In 2023, private equity giant TPG launched NEXT, an impact strategy to invest in fund managers founded by diverse, minority and underrepresented investors. While these GPs do not need to manage impact funds, TPG classifies its NEXT strategy as an impact strategy.
TPG Next received a $500 million anchor commitment from the California Public Employees Retirement System; CalPERS also committed $500 million to GCM Grosvenor’s Elevate strategy, which makes catalytic seed investments in small, emerging, and diverse private equity firm founders and closed earlier this month on $800 million.
In July, TPG Next helped launch Caro Investors, to deploy middle-market private debt for commercial real estate, including multifamily, industrial and investment-grade retail. TPG said Next “will serve as a significant anchor investor and strategic partner” to Caro. Last month, TPG Next backed Demopolis Capital Partners, founded by Timothy Greenfield, a buyout firm specializing in business software companies. TPG Next has a pipeline of 400 investment firms under consideration, according to its website.
“We are looking to back investor entrepreneurs who have developed a differentiated strategy and have the entrepreneurial drive required to build an innovative investment firm,” TPG Next’s Pamela Pavkov said in statement.
Alignment and dilution
For impact fund managers struggling to raise capital in a tough environment, the sale of a portion of their own operating businesses presents both opportunities and risks.
Minority stake investments also often include a commitment from the buyer to commit to the GP’s future funds. In the LeapFrog deal, Temasek committed a total of $500 million, including commitments to future LeapFrog funds along with a minority equity investment in the firm itself. Temasek also took a non-executive seat on LeapFrog’s board and was one of the LPs in LeapFrog’s fourth fund.
But there can be drawbacks for private equity firm founders accepting external investment. If the holders of significant GP stakes are not mission-aligned with the fund managers themselves, conflicts could undermine the managers’ ability to execute on their impact investment theses.

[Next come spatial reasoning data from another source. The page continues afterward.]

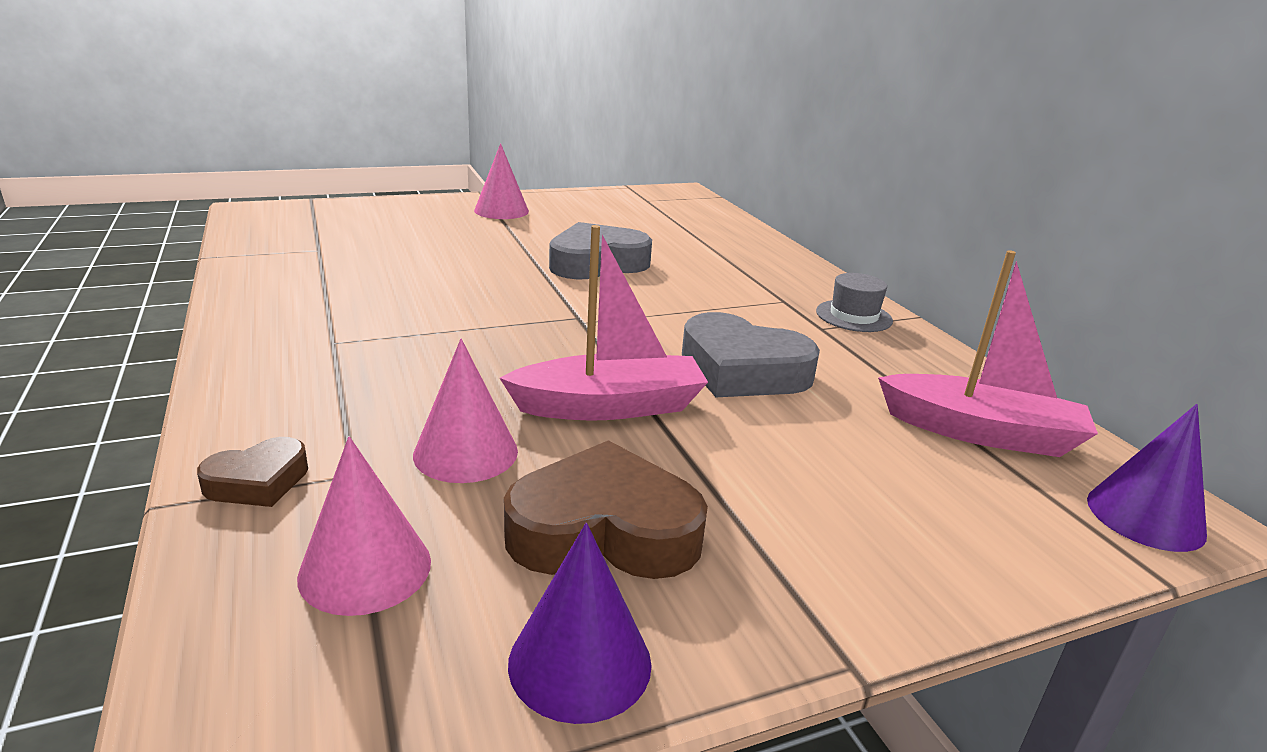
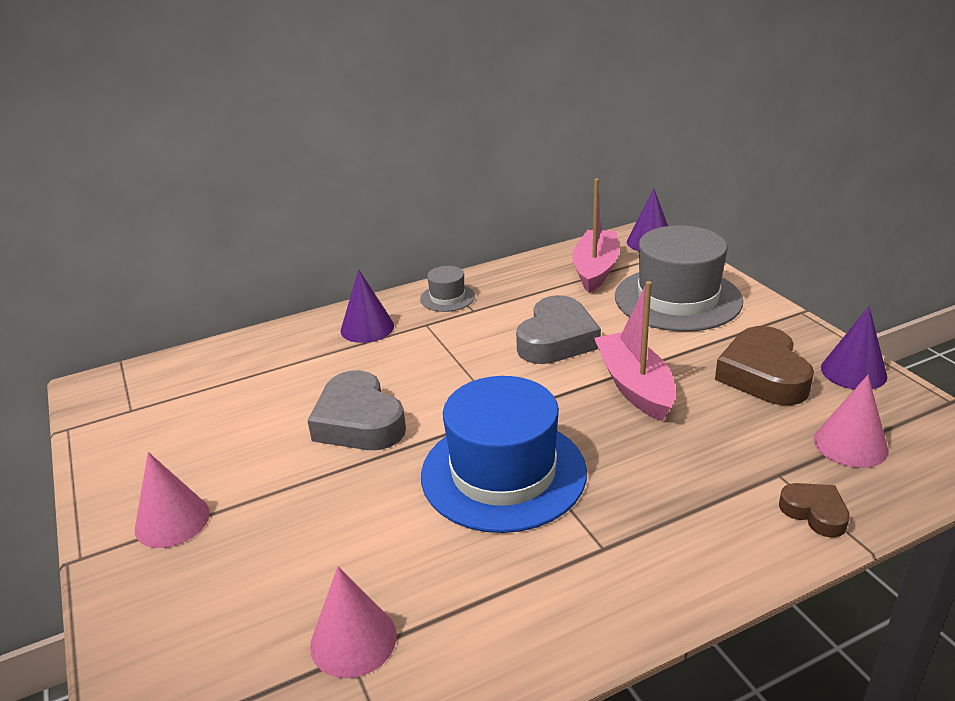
camera: 90 degrees left, 5 degrees up
(465, 452) = (725, 434): pink cone -> pink cone (353, 640)
(480, 312) = (503, 473): none -> blue hat
(775, 274) = (367, 328): none -> purple cone
(886, 498) = (677, 299): none -> grey hat

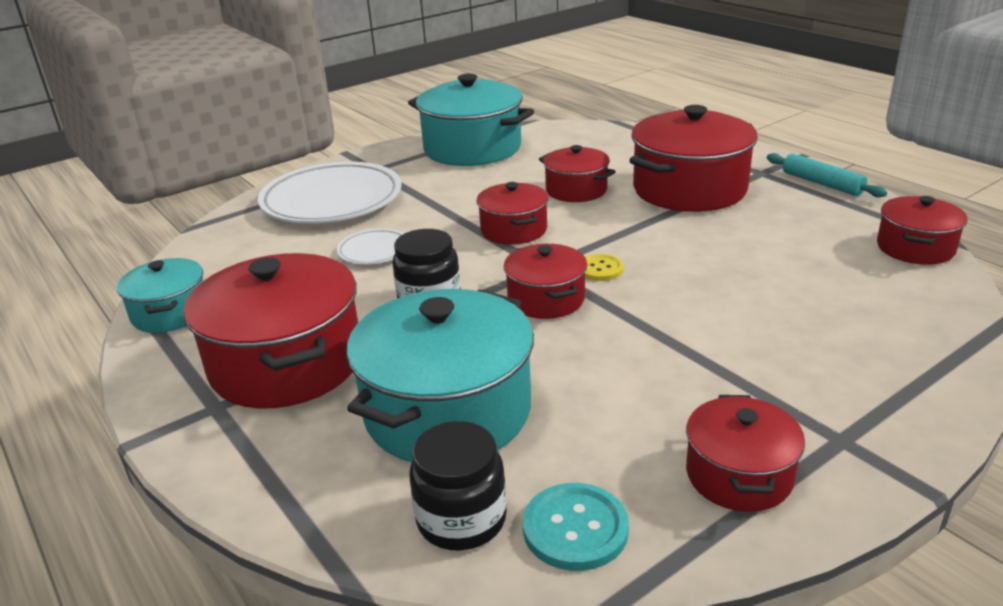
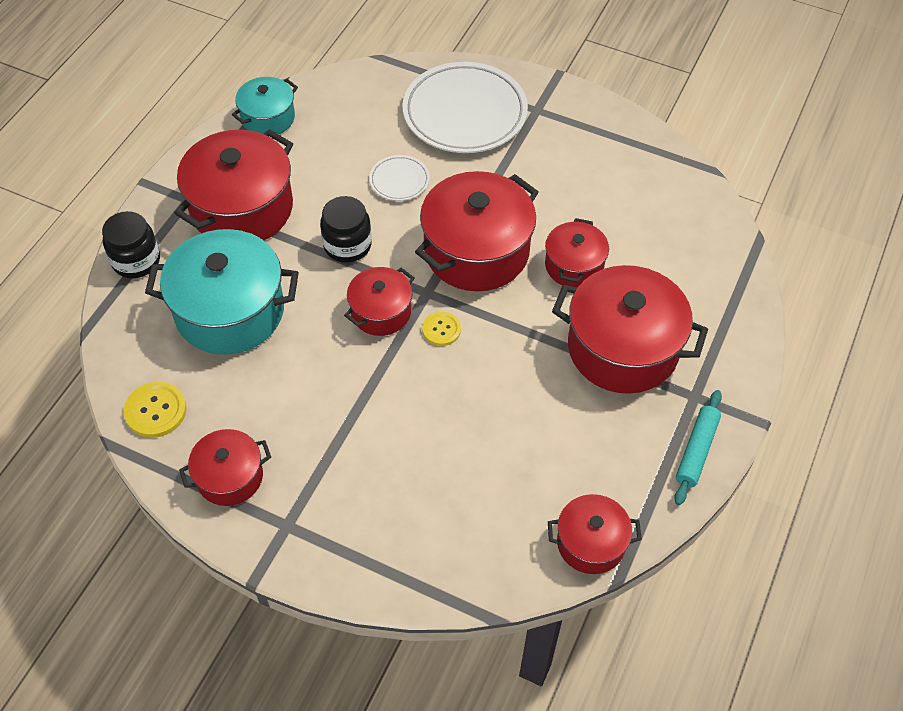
camera: 60 degrees right, 25 degrees up
(461, 519) = (143, 357): black jar -> black jar (136, 261)
(472, 149) = (620, 157): turquoise pot -> none
(513, 230) = (476, 251): red pot -> red pot, size x1.80
(575, 528) = (155, 411): turquoise button -> yellow button

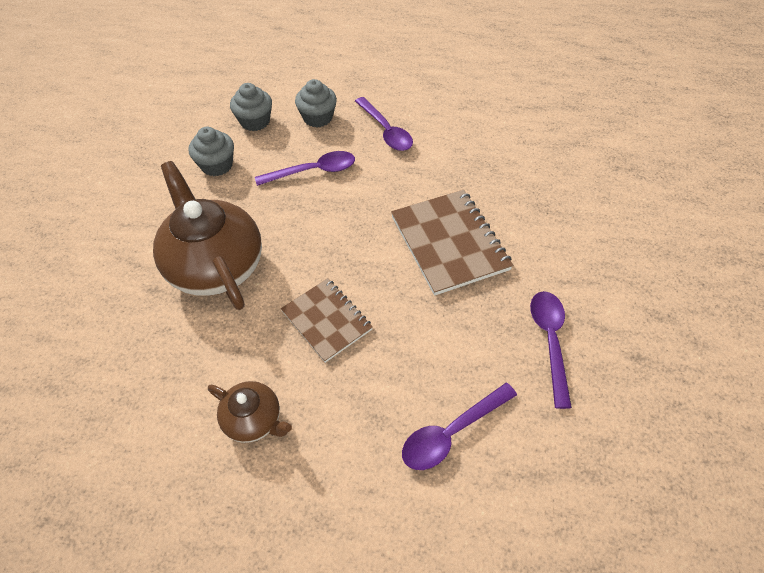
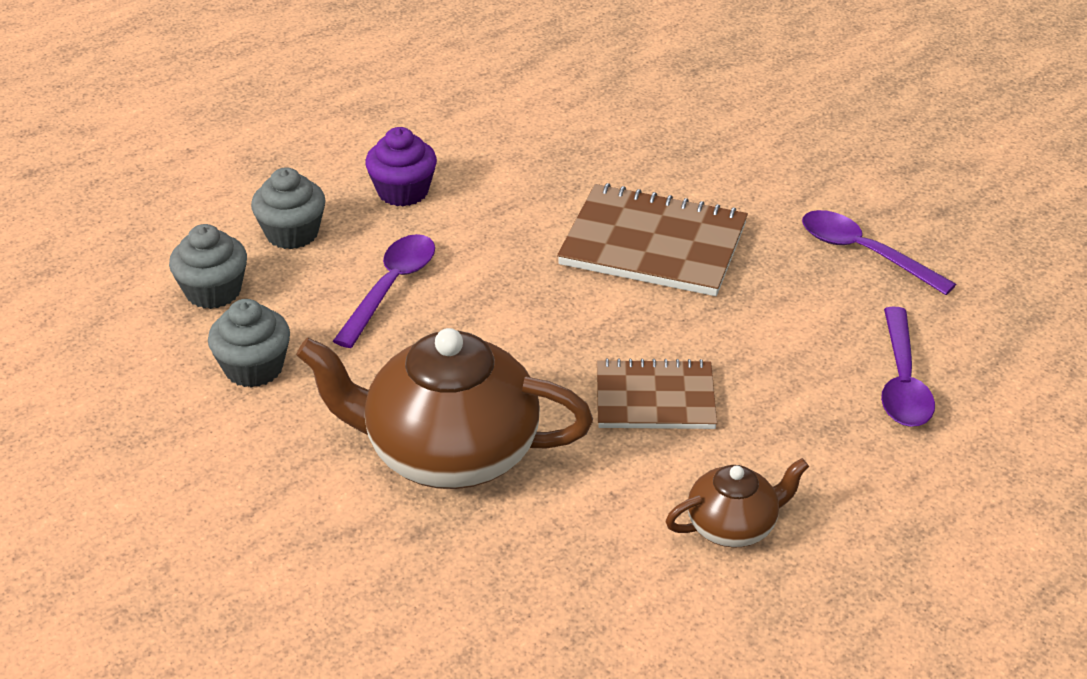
camera: 50 degrees left, 15 degrees down
(386, 131) = (403, 191): purple spoon -> purple cupcake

A GP stakes investor could access not only the general partnership’s fees, but also its carried interest, or profits from the fund’s investments. That dilution may reduce the capital that can be reinvested in the firm and future funds, and can sometimes present an obstacle for future limited partners, who may be concerned about the incentives and alignment of the fund’s active managers.
Partnerships with big private-equity funds “provide emerging GPs access to their partner’s brand, network, relationships, and expertise,” TPG Next explains on its website.
“Conversely, it’s an opportunity for a partner to invest in innovative investor entrepreneurs and shape their stories from the beginning.”